Biography

Ben is a postdoctoral scholar with the Natural Capital Project, a group aiming to mainstream the use of ecosystem services analysis in decision making. He serves as an economist and decision support modeler on the freshwater and terrestrial team, helping to quantify benefits and assess trade-offs using both monetary and multi-criteria approaches. His current work involves incorporating agricultural and livelihood considerations into landscape optimization, and developing and demonstrating tools and guidance to improve the treatment of uncertainty in ecosystem services modeling, land change modeling, and multi-criteria assessment. He has broader research interests in decision making under deep uncertainty, social choice processes, and sustainability issues at the intersection of environment and development. 

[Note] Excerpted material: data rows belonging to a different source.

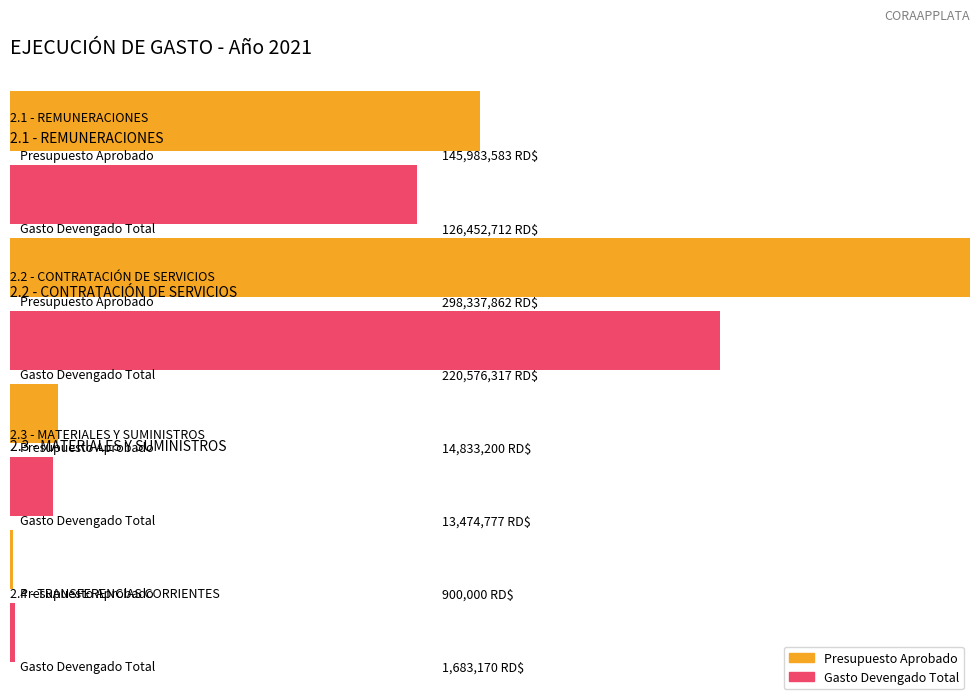

Which label corresponds to the largest value in the chart?

2.2 - CONTRATACIÓN DE SERVICIOS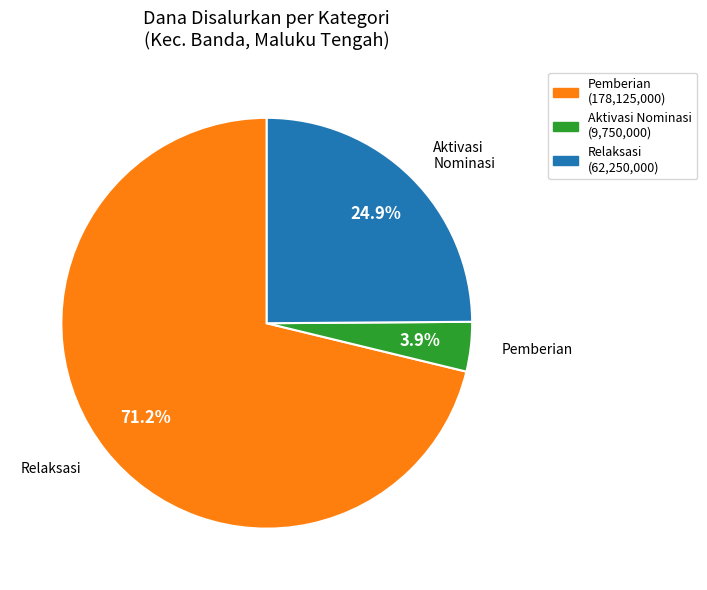

Count the number of slices in the pie.

3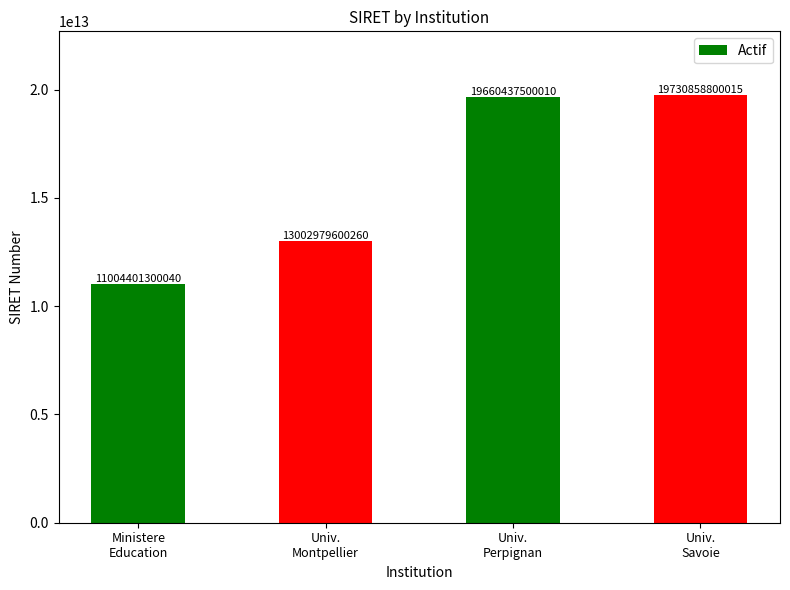

What is the value of the 3rd bar from the left?

19660437500010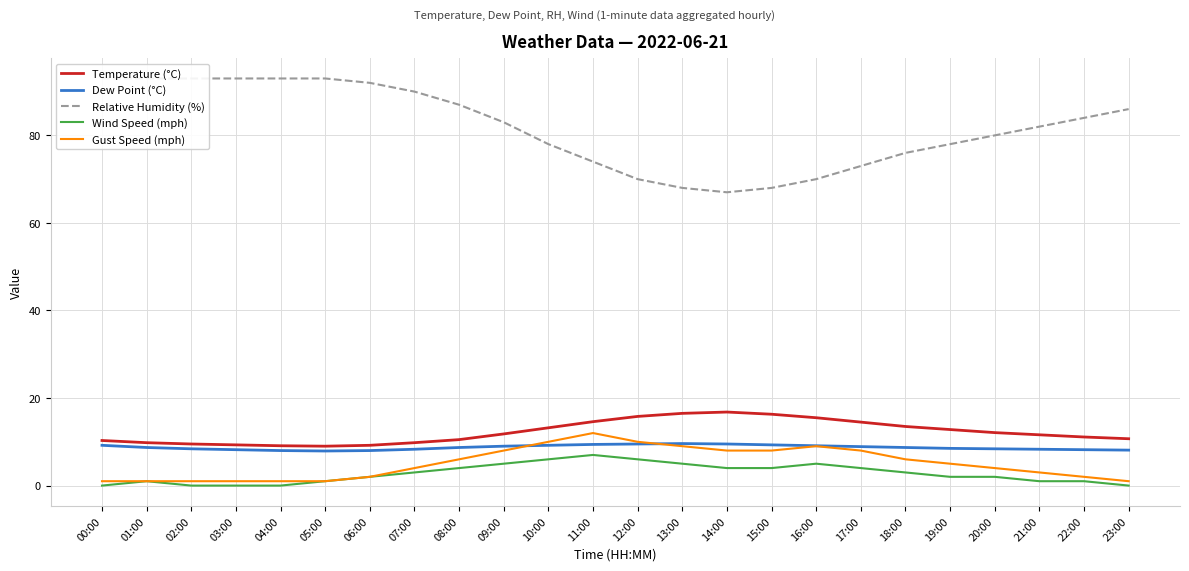

Where is the first local maximum for Wind Speed (mph)?

01:00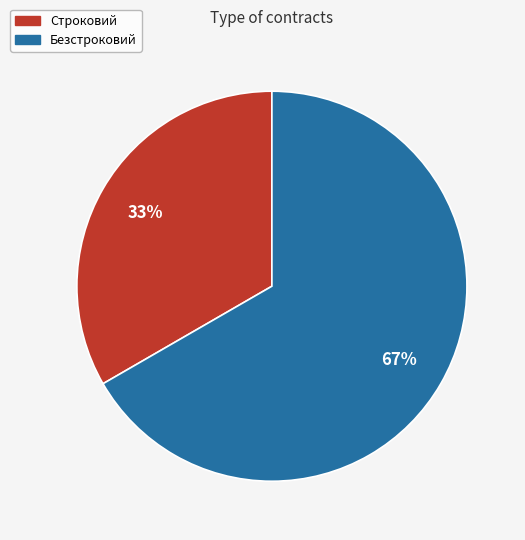

Which has a higher value, Строковий or Безстроковий?

Безстроковий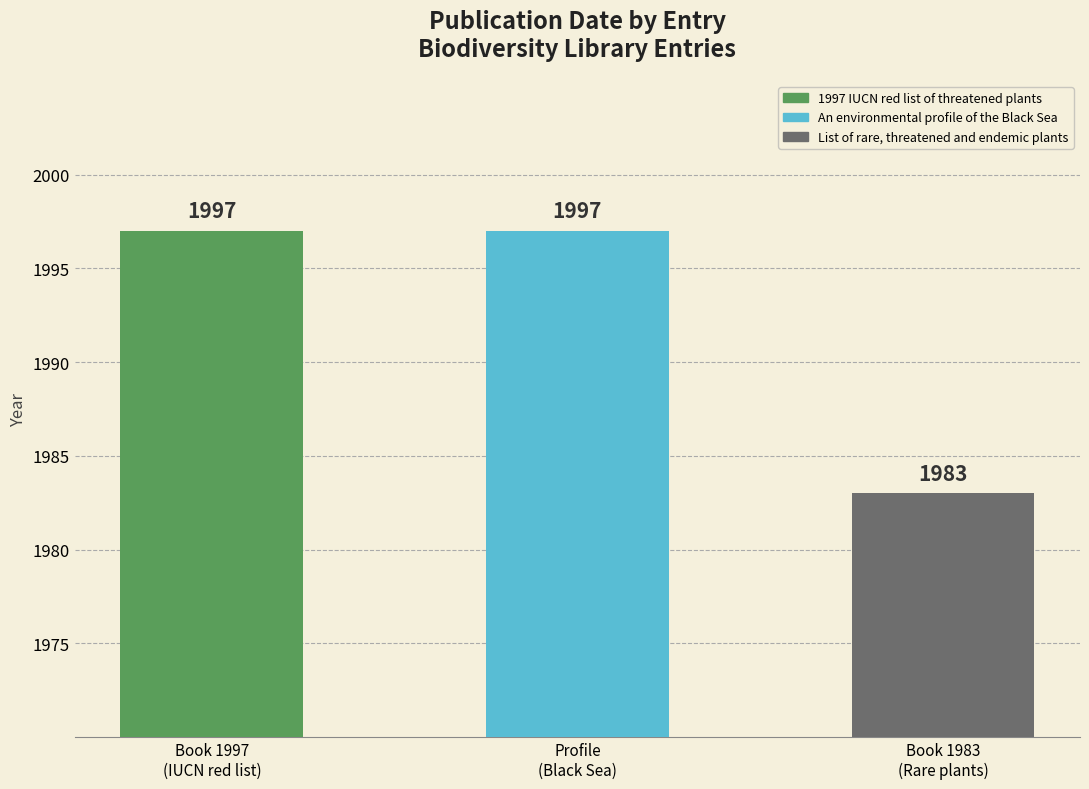

What is the label of the 1st bar from the left?

1997 IUCN red list of threatened plants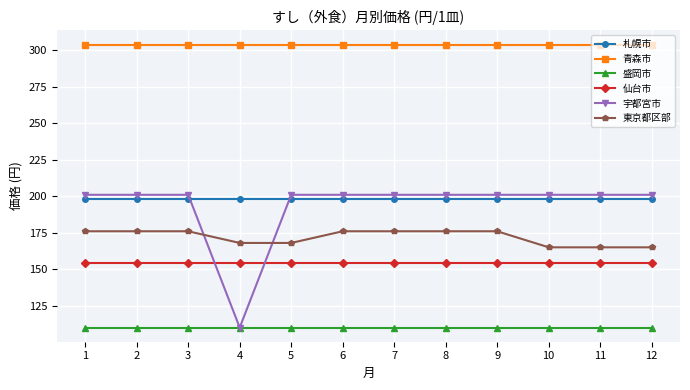

Reading left to right, list all the values displayed in this chart.

札幌市: 198	198	198	198	198	198	198	198	198	198	198	198
青森市: 304	304	304	304	304	304	304	304	304	304	304	304
盛岡市: 110	110	110	110	110	110	110	110	110	110	110	110
仙台市: 154	154	154	154	154	154	154	154	154	154	154	154
宇都宮市: 201	201	201	110	201	201	201	201	201	201	201	201
東京都区部: 176	176	176	168	168	176	176	176	176	165	165	165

Ben earned a PhD in Policy Analysis from the Pardee RAND Graduate School within the RAND Corporation think tank, where he completed a dissertation modeling efficiency and equity trade-offs in groundwater markets. While at RAND, he also worked on a variety of energy and environmental issues, including the interaction of climate and development patterns on wildfire risk, and techniques for decision making under poorly characterized (“deep”) uncertainty. He also holds a BS in mathematics from Harvey Mudd College, with significant coursework in engineering as well as political and ethical philosophy. Immediately prior to joining NatCap, he was a country economist examining program design and conducting cost-benefit analyses for large grants made by the Millennium Challenge Corporation, a US government international development agency.